Ghost stories give us this great opportunity to talk about the margins of history and bring those stories into the light.
Moab Sun: What keeps drawing you back to writing about Philip Pratt and Emma Finnis?
Dressler: The thing I love about characters and human beings in general is their potential to grow and change. The thing about ghosts is that we don’t tend to think they do that—and that’s something that Philip Pratt believes, that ghosts aren’t really fully human. He really feels really feels that he’s doing good in the world by giving ghosts peace.
Whereas Emma’s worldview is just the opposite. She feels she has every right to be and persist and keep growing and learning. With the two characters, neither one of them are villainous, they just have a different way of thinking about life and death.
The challenge comes from seeing if either one of them is going to grow. Emma has this incredible opportunity with, practically, immortality. What is she going to do with it? How can a spirit continue to evolve and adapt and learn about the world? And with Pratt, the big question is, is he going to become more empathetic? These stories are about how we cling so tightly to these definitions of who we are, and to change that is really to rock our worlds.
Moab Sun: The book is set in a “climate-ravaged” town. Why did you decide to write about climate change for this story?
Dressler: The desert has a front row seat to climate change. If you’re going to write a novel set in a contemporary setting, or even a little bit in the future, it’s hard not to talk about climate change. How would you ignore it?
One of the driving questions for me is, are we leaving the planet more fit for the dead? Ghosts traditionally have been used to amp up our fears, to get us to think about this thing over here that is fearful instead of something else. I think what quite often happens is that we create ghosts in order to not look at other things. We’re taught to be afraid of the shadowy being instead of focusing on the thing that we should really be afraid of, like, wealthy polluters. And so for me, that’s where it all comes together.
Moab Sun: Can you expand a bit on your writing process?
Dressler: My process over the years has been pretty slow. When I started writing ghost stories, what happened was that Emma just appeared to me. This sounds corny, but she just manifested in front of me. I was on a trip to California and I was along the beautiful coast there, and this little thought just flooded into my head: “it’s so beautiful here. Even if you died, you wouldn’t want to leave.” The minute I had that thought, poof, Emma appeared.
It takes a long time to listen to a ghost and figure out what they’re trying to tell you. So it usually takes me several years to write a book. My process is to listen. I don’t outline books, I don’t plan them in advance. I just listen to the character and I research the setting of the book, and then I let the story unfold.
What’s happened with The Last Ghost series is that each book has has come more quickly. “Our Eyes at Night” just it flowed—it was almost like it was writing itself. It’s like I’ve been waiting all my life to write that book.
Moab Sun: Do you have anything else you want to add?

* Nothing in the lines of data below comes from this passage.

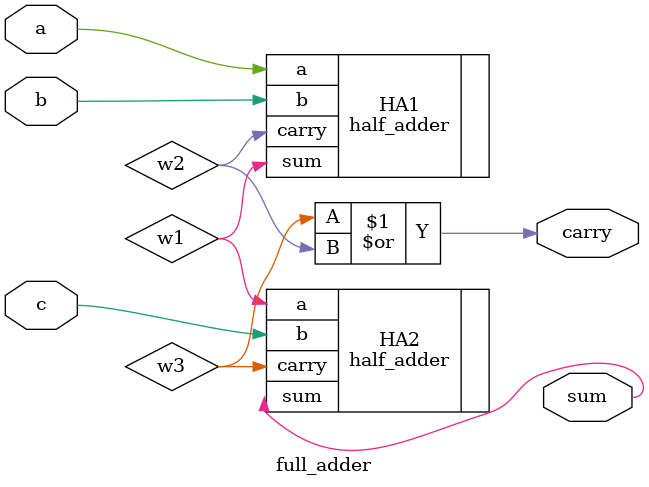
<source format=v>
module full_adder(a,b,c,sum,carry); 

     input a,b,c;
	 output sum,carry;    // declaring the input and output ports
	 wire w1,w2,w3;       // declaring the wires used to connect two half adders
	 
  half_adder HA1(.a(a),   //instantiating half_adder and writing the input and output ports
                 .b(b),
				 .sum(w1),
				 .carry(w2));
				 
 half_adder HA2(.a(w1),    //instantiating half_adder and writing the input and output ports
                .b(c),
				.sum(sum),   
				.carry(w3));
				
 or or1(carry,w3,w2);    // instantiating the or gate
 
 endmodule 
</source>
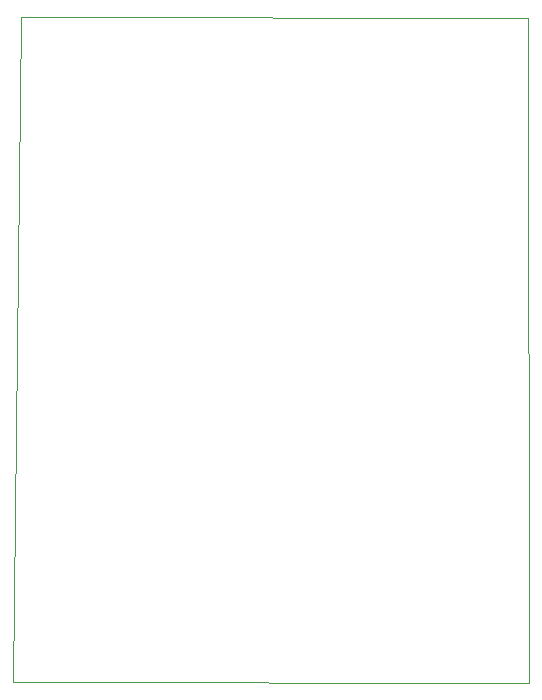
<source format=gbr>
%TF.GenerationSoftware,KiCad,Pcbnew,(5.1.6-0-10_14)*%
%TF.CreationDate,2020-09-11T15:04:09-04:00*%
%TF.ProjectId,bare_atmega328,62617265-5f61-4746-9d65-67613332382e,rev?*%
%TF.SameCoordinates,Original*%
%TF.FileFunction,Profile,NP*%
%FSLAX46Y46*%
G04 Gerber Fmt 4.6, Leading zero omitted, Abs format (unit mm)*
G04 Created by KiCad (PCBNEW (5.1.6-0-10_14)) date 2020-09-11 15:04:09*
%MOMM*%
%LPD*%
G01*
G04 APERTURE LIST*
%TA.AperFunction,Profile*%
%ADD10C,0.050000*%
%TD*%
G04 APERTURE END LIST*
D10*
X126502160Y-111800640D02*
X127170180Y-55500000D01*
X170164760Y-111909860D02*
X126502160Y-111800640D01*
X170100000Y-55600000D02*
X170164760Y-111909860D01*
X127170180Y-55500000D02*
X170100000Y-55600000D01*
M02*

</source>
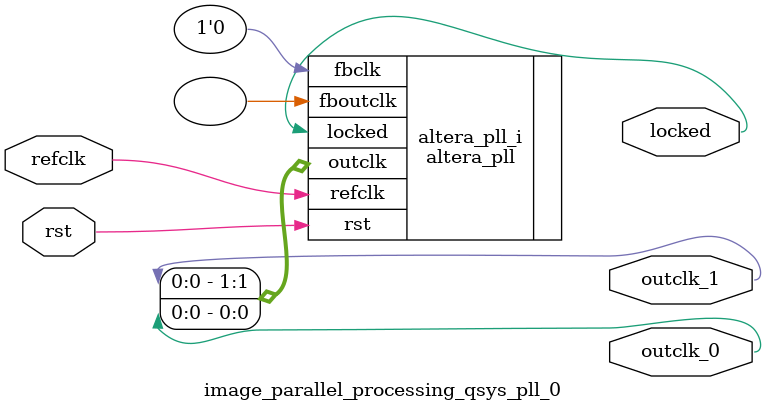
<source format=v>
`timescale 1ns/10ps
module  image_parallel_processing_qsys_pll_0(

	// interface 'refclk'
	input wire refclk,

	// interface 'reset'
	input wire rst,

	// interface 'outclk0'
	output wire outclk_0,

	// interface 'outclk1'
	output wire outclk_1,

	// interface 'locked'
	output wire locked
);

	altera_pll #(
		.fractional_vco_multiplier("false"),
		.reference_clock_frequency("50.0 MHz"),
		.operation_mode("direct"),
		.number_of_clocks(2),
		.output_clock_frequency0("143.000000 MHz"),
		.phase_shift0("0 ps"),
		.duty_cycle0(50),
		.output_clock_frequency1("143.000000 MHz"),
		.phase_shift1("-3758 ps"),
		.duty_cycle1(50),
		.output_clock_frequency2("0 MHz"),
		.phase_shift2("0 ps"),
		.duty_cycle2(50),
		.output_clock_frequency3("0 MHz"),
		.phase_shift3("0 ps"),
		.duty_cycle3(50),
		.output_clock_frequency4("0 MHz"),
		.phase_shift4("0 ps"),
		.duty_cycle4(50),
		.output_clock_frequency5("0 MHz"),
		.phase_shift5("0 ps"),
		.duty_cycle5(50),
		.output_clock_frequency6("0 MHz"),
		.phase_shift6("0 ps"),
		.duty_cycle6(50),
		.output_clock_frequency7("0 MHz"),
		.phase_shift7("0 ps"),
		.duty_cycle7(50),
		.output_clock_frequency8("0 MHz"),
		.phase_shift8("0 ps"),
		.duty_cycle8(50),
		.output_clock_frequency9("0 MHz"),
		.phase_shift9("0 ps"),
		.duty_cycle9(50),
		.output_clock_frequency10("0 MHz"),
		.phase_shift10("0 ps"),
		.duty_cycle10(50),
		.output_clock_frequency11("0 MHz"),
		.phase_shift11("0 ps"),
		.duty_cycle11(50),
		.output_clock_frequency12("0 MHz"),
		.phase_shift12("0 ps"),
		.duty_cycle12(50),
		.output_clock_frequency13("0 MHz"),
		.phase_shift13("0 ps"),
		.duty_cycle13(50),
		.output_clock_frequency14("0 MHz"),
		.phase_shift14("0 ps"),
		.duty_cycle14(50),
		.output_clock_frequency15("0 MHz"),
		.phase_shift15("0 ps"),
		.duty_cycle15(50),
		.output_clock_frequency16("0 MHz"),
		.phase_shift16("0 ps"),
		.duty_cycle16(50),
		.output_clock_frequency17("0 MHz"),
		.phase_shift17("0 ps"),
		.duty_cycle17(50),
		.pll_type("General"),
		.pll_subtype("General")
	) altera_pll_i (
		.rst	(rst),
		.outclk	({outclk_1, outclk_0}),
		.locked	(locked),
		.fboutclk	( ),
		.fbclk	(1'b0),
		.refclk	(refclk)
	);
endmodule


</source>
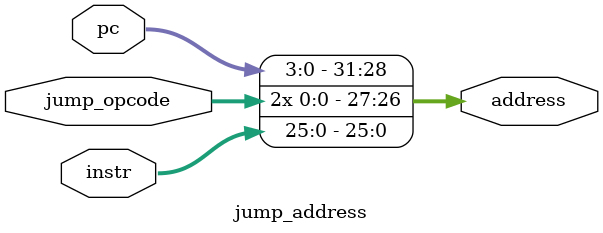
<source format=v>
module jump_address(address,instr , pc , jump_opcode );

input[3:0] pc;
input jump_opcode;
input [25:0]instr;
output[31:0]address;



buf b1(address[0],instr[0]);
buf b2(address[1],instr[1]);
buf b3(address[2],instr[2]);
buf b4(address[3],instr[3]);
buf b5(address[4],instr[4]);
buf b6(address[5],instr[5]);
buf b7(address[6],instr[6]);
buf b8(address[7],instr[7]);
buf b9(address[8],instr[8]);
buf b10(address[9],instr[9]);
buf b11(address[10],instr[10]);
buf b12(address[11],instr[11]);
buf b13(address[12],instr[12]);
buf b14(address[13],instr[13]);
buf b15(address[14],instr[14]);
buf b16(address[15],instr[15]);
buf b17(address[16],instr[16]);
buf b18(address[17],instr[17]);
buf b19(address[18],instr[18]);
buf b20(address[19],instr[19]);
buf b21(address[20],instr[20]);
buf b22(address[21],instr[21]);
buf b23(address[22],instr[22]);
buf b24(address[23],instr[23]);
buf b25(address[24],instr[24]);
buf b26(address[25],instr[25]);
buf b27(address[26],jump_opcode);
buf b28(address[27],jump_opcode);
buf b29(address[28],pc[0]);
buf b30(address[29],pc[1]);
buf b31(address[30],pc[2]);
buf b32(address[31],pc[3]);

endmodule

</source>
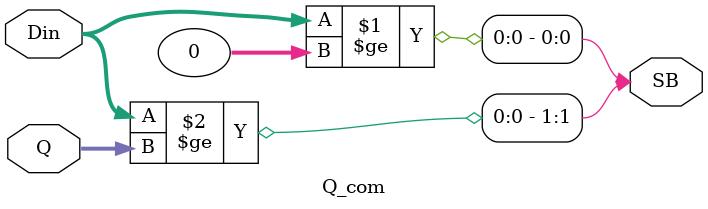
<source format=v>
module Q_com(
    input signed [4:0]Din,
    input signed [4:0]Q,
    output [1:0]SB
);

assign SB = {Din >= Q, Din >= 0}; // MSB | LSB

endmodule
</source>
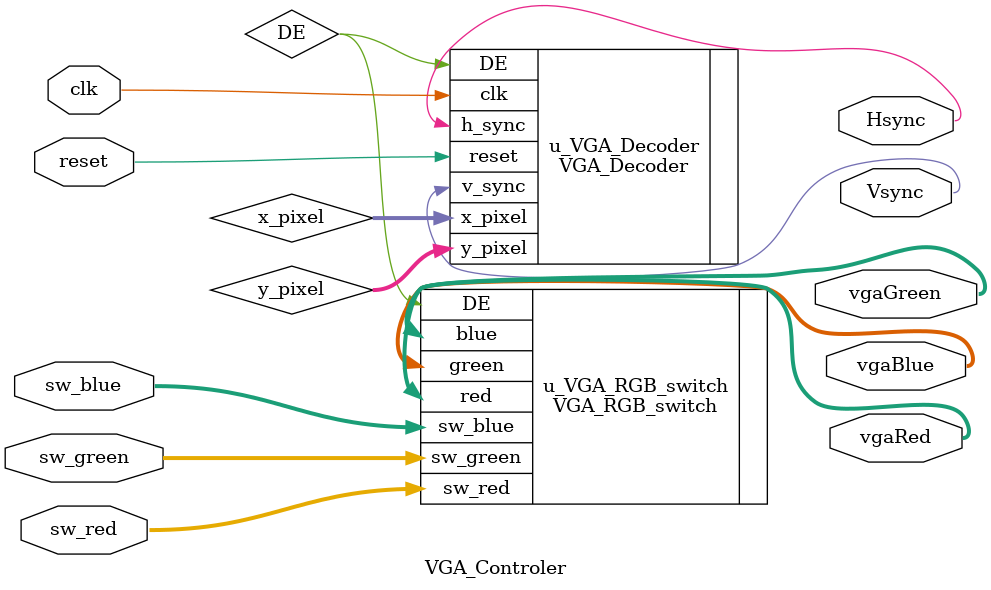
<source format=sv>
`timescale 1ns / 1ps

module VGA_Controler (
    input  bit         clk,
    input  bit         reset,
    input  logic [3:0] sw_red,
    input  logic [3:0] sw_green,
    input  logic [3:0] sw_blue,
    output logic       Hsync,
    output logic       Vsync,
    output logic [3:0] vgaRed,
    output logic [3:0] vgaBlue,
    output logic [3:0] vgaGreen
);
    logic [9:0] x_pixel, y_pixel;
    VGA_Decoder u_VGA_Decoder (
        .clk    (clk),
        .reset  (reset),
        .h_sync (Hsync),
        .v_sync (Vsync),
        .DE     (DE),
        .x_pixel(x_pixel),
        .y_pixel(y_pixel)
    );

    VGA_RGB_switch u_VGA_RGB_switch (
        .sw_red  (sw_red),
        .sw_green(sw_green),
        .sw_blue (sw_blue),
        .DE      (DE),
        .red     (vgaRed),
        .green   (vgaBlue),
        .blue    (vgaGreen)
    );

endmodule


</source>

Dressler: It’s also a love story. That kind of surprised me, because I think we don’t think of ghosts being deserving of that, or of making connections in that way. One of the things I love about writing about ghost stories is that they get you to think about body and soul. Emma is really interested in how she’s not a body, but she’s not smoke. She occupies this really fluid place. I love the opportunity to think about how she feels and touches and strokes the world, and what would it mean if she found someone or something that she loved? In this case, in this book, she does. It was really interesting to try and tell a page turning ghost story that also has deep and important themes about climate and what it means to be seen, and to think about connection.